Crossing Latinidades: Climate and Environmental Justice
Event Summary
Hosted by the Great Cities Institute at the University of Illinois Chicago, this Crossing Latinidades: Climate and Environmental Justice webinar convenes scholars and community-engaged researchers from three universities to examine how Latino communities across the United States experience, navigate, and resist the overlapping crises of climate change and environmental injustice. Grounded in the belief that those most impacted by environmental harm also hold vital knowledge and solutions, the webinar centers Latino communities as producers of insight, resilience, and collective action.

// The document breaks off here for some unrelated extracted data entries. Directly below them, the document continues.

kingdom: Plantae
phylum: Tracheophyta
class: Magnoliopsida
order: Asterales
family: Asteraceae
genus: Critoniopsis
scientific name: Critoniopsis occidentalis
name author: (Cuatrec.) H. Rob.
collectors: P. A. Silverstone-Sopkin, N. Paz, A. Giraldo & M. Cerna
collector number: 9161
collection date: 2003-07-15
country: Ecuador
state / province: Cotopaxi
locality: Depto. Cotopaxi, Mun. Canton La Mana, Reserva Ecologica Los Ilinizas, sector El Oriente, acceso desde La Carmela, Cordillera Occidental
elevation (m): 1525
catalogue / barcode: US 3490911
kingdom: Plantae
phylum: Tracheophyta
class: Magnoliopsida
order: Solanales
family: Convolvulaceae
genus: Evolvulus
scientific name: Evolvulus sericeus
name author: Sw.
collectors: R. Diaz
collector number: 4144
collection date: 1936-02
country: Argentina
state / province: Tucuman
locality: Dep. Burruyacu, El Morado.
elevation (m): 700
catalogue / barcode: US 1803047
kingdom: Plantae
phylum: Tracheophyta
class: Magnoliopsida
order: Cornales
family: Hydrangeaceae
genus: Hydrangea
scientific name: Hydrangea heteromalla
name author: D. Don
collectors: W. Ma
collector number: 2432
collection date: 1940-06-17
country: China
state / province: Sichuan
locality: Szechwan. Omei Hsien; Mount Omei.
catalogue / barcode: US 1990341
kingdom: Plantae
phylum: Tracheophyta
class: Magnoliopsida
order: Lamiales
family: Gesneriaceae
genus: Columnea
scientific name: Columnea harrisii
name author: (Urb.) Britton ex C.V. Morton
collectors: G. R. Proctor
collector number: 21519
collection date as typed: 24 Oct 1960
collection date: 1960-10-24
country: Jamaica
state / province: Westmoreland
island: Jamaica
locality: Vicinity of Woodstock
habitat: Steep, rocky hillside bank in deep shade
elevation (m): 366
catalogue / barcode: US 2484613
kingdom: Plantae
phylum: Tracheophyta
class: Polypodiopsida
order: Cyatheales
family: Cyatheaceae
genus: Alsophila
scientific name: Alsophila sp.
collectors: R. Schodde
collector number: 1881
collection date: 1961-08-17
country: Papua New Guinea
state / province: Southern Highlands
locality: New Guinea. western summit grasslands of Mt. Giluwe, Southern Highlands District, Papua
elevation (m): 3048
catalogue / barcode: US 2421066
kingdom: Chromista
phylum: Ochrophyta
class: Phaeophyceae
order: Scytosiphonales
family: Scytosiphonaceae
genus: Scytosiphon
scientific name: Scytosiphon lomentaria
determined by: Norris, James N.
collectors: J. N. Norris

Funded by the Mellon Foundation’s Crossing Latinidades initiative, this interdisciplinary collaboration features research from five interconnected sites: Chicago, North Texas, Southern California, Illinois’ river corridors, and Puerto Rico. Together, these case studies illuminate the uneven geographies of climate vulnerability while tracing shared histories of displacement, labor exploitation, environmental racism, and resistance. Researchers employ humanistic and participatory methodologies—including oral histories, visual ethnography, story mapping, and long-term community partnerships—to foreground lived experience, memory, and place-based knowledge.
Presentations explore a range of urgent themes, including climate risk in unincorporated Latino communities, the systematic exclusion of undocumented migrants from disaster relief and recovery programs, and environmental racism shaping industrial and logistics corridors on Chicago’s Southeast Side. Speakers also highlight how storytelling, cultural practices, and placekeeping traditions function as critical tools for environmental resilience, political advocacy, and community survival. Transnational perspectives further connect Puerto Rican communities in Chicago with those on the archipelago, revealing how climate displacement, colonial governance, and migration shape shared environmental futures.
Moderated by GCI Director Teresa Córdova, the webinar fosters dialogue across disciplines, geographies, and generations, emphasizing collaboration between scholars and community partners. Ultimately, the conversation reframes Latino communities not as passive victims of environmental harm, but as active agents advancing climate justice, cultural continuity, and more equitable urban and regional futures.